Content starts

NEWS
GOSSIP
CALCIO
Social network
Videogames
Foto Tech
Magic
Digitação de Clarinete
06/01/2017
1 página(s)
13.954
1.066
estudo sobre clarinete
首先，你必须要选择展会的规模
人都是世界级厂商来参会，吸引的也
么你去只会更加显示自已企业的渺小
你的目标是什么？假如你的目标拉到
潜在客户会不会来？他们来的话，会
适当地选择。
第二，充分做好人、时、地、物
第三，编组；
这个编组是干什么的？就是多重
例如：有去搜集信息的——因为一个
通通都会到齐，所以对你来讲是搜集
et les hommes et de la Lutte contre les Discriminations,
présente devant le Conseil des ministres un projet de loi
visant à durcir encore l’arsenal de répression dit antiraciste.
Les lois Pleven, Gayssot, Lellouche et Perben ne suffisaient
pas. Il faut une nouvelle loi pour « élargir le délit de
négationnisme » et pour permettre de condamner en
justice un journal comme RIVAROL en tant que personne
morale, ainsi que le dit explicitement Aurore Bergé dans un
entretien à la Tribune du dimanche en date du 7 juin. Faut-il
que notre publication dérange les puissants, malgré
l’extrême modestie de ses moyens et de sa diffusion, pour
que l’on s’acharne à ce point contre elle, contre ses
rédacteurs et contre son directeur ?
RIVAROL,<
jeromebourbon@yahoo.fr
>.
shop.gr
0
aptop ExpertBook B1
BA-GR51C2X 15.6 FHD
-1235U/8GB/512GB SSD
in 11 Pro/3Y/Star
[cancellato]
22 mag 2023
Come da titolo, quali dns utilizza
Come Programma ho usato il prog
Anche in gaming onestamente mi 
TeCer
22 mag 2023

Content ends

Exercise requirements ::
In the entries above, identify each line that includes the string "RIVAROL", then copy it.

Final answer ::
justice un journal comme RIVAROL en tant que personne
RIVAROL,<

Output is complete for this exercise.